The Lombard rule now broke up rapidly. The Lombards of Spoleto yielded to the double pressure of Franks and Romans, asked to be ‘taken into the service of St. Peter,’ and clipt their long German locks after the Roman fashion.
Charlemagne, in his final invasion, had little left to do. He confirmed Pepin’s gift, and even, though he hardly kept his promise, enlarged it to include the whole of Italy, from Lombardy to the frontier of Naples, while he himself became king of Lombardy, and won the iron crown.
And so by French armies—not for the last time—was the Pope propt up on his ill-gotten throne.
But the mere support of French armies was not enough to seat the Pope securely upon the throne of the western Cæsars. Documentary evidence was required to prove that they possessed Rome, not as the vassals of the Frankish Kaisers, or of any barbarian Teutons whatsoever; but in their own right, as hereditary sovereigns of Rome. And the documents, when needed, were forthcoming. Under the name of St. Isidore, some ready scribe produced the too-famous ‘Decretals,’ and the ‘Donation of Constantine,’ and Pope Adrian I. saw no reason against publishing them to Charlemagne and to the world.
It was discovered suddenly, by means of these remarkable documents, that Constantine the Great had been healed of leprosy, and afterwards baptized, by Pope Sylvester; that he had, in gratitude for his cure, resigned to the Popes his western throne, and the patrimony of St. Peter, and the sovereignty of Italy and the West; and that this was the true reason of his having founded Constantinople, as a new seat of government for the remnant of his empire.
This astounding falsehood was, of course, accepted humbly by the unlettered Teutons; and did its work well, for centuries to come. It is said—I trust not truly—to be still enrolled among the decrees of the Canon law, though reprobated by all enlightened Roman Catholics. Be that as it may, on the strength of this document the Popes began to assume an all but despotic sovereignty over the western world, and—the Teutonic peoples, and Rome’s conquest of her conquerors was at last complete.
What then were the causes of the Papal hatred of a race who were good and devout Catholics for the last 200 years of their rule?

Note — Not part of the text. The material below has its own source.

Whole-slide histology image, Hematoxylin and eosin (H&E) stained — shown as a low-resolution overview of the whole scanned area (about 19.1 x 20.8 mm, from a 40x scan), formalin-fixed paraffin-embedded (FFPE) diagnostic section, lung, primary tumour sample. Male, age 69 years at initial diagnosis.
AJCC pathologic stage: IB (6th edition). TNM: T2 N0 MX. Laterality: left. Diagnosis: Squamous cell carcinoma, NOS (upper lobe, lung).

There were deep political reasons (in the strictest, and I am afraid lowest sense of the word); but over and above them there were evidently moral reasons, which lay even deeper still.
A free, plain-spoken, practical race like these Lombards; living by their own laws; disbelieving in witchcraft; and seemingly doing little for monasticism, were not likely to find favour in the eyes of popes. They were not the material which the Papacy could mould into the Neapolitan ideal of ‘Little saints,—and little asses.’ These Lombards were not a superstitious race; they did not, like the Franks and Anglo-Saxons, crowd into monasteries. I can only find four instances of Lombard sovereigns founding monasteries in all Paulus’ history. One of them, strangely enough, is that of the very Astulf against whom the Pope fulminated so loudly the letter from St. Peter which I read you.